## JOB ITEM
Show every line of the data that contains the string "consent". Letter case must match.

---------- EXTRACTED MATERIAL ----------

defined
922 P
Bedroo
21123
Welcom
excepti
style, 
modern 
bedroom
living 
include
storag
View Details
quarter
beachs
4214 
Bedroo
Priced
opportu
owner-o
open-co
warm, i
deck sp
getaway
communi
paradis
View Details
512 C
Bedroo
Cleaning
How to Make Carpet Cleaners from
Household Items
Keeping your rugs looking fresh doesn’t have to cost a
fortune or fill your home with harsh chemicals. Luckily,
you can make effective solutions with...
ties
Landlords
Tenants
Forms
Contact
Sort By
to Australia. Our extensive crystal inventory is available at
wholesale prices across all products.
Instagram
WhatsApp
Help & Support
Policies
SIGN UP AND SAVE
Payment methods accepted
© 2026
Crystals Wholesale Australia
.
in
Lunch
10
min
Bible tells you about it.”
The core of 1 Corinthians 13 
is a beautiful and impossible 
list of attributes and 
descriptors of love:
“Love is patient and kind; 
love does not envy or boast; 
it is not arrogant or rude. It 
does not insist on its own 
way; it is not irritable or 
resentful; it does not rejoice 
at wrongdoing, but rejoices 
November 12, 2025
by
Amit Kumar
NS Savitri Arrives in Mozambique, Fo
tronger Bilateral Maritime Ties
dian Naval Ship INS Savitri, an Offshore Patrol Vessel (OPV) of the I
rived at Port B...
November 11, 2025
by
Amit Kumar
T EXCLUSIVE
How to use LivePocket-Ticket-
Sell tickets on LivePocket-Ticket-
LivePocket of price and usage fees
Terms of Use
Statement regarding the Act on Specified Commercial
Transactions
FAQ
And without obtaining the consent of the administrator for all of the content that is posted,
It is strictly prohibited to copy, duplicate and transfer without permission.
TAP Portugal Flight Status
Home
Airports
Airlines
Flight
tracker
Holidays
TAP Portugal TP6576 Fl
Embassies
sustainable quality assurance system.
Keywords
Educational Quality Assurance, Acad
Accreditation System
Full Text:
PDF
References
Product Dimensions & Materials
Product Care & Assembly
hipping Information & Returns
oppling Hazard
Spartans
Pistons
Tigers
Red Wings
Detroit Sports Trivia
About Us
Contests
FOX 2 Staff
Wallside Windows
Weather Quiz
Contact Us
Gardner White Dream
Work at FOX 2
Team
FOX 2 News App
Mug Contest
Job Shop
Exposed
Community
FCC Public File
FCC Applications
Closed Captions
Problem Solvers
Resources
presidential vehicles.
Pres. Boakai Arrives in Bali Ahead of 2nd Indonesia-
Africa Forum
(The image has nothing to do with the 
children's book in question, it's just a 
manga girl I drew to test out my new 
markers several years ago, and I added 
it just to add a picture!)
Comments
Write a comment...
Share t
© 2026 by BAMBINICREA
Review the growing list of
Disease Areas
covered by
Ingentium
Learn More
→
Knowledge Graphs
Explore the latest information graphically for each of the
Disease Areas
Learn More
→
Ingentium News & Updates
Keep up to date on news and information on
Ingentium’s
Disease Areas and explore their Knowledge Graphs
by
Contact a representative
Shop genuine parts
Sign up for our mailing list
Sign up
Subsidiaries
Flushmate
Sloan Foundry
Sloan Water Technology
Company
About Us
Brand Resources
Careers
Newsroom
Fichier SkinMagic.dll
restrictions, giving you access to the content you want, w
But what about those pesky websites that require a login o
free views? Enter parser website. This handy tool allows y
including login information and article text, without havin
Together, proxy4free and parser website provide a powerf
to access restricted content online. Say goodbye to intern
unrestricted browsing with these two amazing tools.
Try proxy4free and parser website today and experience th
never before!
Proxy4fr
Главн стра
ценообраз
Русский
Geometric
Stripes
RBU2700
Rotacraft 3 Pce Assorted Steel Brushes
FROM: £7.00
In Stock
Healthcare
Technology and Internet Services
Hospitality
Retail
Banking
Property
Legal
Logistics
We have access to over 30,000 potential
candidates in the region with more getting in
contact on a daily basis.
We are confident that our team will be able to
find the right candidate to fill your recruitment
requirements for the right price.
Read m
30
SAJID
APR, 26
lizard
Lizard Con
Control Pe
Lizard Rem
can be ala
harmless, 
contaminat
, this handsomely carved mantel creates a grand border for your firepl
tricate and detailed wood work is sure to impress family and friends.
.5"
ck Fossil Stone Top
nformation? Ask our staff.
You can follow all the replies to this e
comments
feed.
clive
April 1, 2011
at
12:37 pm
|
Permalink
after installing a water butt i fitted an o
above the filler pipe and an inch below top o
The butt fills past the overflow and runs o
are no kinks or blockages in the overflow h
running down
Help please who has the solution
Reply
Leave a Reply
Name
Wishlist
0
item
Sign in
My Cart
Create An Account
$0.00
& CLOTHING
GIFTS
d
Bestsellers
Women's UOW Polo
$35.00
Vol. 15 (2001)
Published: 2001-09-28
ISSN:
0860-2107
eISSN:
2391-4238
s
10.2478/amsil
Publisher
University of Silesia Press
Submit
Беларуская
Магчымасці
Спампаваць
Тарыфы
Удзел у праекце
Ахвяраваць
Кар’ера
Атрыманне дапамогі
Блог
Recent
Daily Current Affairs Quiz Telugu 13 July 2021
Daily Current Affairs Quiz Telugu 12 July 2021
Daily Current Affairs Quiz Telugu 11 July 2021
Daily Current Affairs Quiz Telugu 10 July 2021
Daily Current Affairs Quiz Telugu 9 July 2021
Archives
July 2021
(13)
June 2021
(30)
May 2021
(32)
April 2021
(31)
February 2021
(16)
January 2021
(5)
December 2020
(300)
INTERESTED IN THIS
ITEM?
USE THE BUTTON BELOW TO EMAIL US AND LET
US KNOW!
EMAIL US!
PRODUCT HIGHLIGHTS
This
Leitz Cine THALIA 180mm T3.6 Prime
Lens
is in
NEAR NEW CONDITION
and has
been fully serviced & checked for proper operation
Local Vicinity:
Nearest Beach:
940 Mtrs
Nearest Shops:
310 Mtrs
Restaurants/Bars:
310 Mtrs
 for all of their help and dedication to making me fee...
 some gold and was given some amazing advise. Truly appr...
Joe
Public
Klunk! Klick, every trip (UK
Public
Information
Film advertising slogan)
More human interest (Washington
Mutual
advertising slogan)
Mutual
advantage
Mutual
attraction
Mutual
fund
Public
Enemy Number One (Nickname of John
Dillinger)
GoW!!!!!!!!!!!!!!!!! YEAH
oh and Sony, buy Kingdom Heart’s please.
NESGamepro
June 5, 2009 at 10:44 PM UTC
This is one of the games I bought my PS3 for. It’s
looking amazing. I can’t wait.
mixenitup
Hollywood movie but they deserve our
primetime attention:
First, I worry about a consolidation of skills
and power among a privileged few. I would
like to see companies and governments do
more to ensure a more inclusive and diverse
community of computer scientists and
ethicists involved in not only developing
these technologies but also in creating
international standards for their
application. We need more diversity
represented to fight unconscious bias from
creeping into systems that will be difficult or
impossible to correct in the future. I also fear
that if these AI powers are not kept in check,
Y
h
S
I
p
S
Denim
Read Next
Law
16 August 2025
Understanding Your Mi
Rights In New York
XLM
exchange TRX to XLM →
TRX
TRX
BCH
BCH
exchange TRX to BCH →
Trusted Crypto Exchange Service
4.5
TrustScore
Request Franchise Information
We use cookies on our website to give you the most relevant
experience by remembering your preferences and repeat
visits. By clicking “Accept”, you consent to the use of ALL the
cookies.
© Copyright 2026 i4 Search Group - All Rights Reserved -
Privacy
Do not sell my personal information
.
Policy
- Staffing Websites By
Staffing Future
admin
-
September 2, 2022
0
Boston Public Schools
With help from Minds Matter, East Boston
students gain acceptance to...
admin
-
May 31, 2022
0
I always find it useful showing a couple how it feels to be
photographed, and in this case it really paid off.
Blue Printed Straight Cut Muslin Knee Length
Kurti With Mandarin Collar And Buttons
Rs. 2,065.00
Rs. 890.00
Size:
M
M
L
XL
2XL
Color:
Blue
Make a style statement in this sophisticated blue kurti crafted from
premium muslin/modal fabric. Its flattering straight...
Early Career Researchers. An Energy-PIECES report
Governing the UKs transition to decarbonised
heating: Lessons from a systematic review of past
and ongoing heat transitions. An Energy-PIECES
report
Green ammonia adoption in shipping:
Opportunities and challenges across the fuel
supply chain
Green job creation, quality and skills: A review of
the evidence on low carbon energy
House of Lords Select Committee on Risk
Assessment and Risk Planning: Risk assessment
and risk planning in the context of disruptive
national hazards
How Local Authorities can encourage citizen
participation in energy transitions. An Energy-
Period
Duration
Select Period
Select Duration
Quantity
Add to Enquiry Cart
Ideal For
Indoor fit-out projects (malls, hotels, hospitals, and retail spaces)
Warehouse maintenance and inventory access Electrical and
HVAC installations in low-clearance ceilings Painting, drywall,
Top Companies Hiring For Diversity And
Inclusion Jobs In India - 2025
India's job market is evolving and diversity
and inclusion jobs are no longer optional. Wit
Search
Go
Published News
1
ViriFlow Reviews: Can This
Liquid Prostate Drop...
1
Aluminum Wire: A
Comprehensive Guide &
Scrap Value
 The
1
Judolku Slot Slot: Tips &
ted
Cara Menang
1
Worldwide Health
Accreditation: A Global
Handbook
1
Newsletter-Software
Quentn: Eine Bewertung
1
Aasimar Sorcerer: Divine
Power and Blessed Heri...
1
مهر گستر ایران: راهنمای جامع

----------

## TASK RESPONSE
And without obtaining the consent of the administrator for all of the content that is posted,
visits. By clicking “Accept”, you consent to the use of ALL the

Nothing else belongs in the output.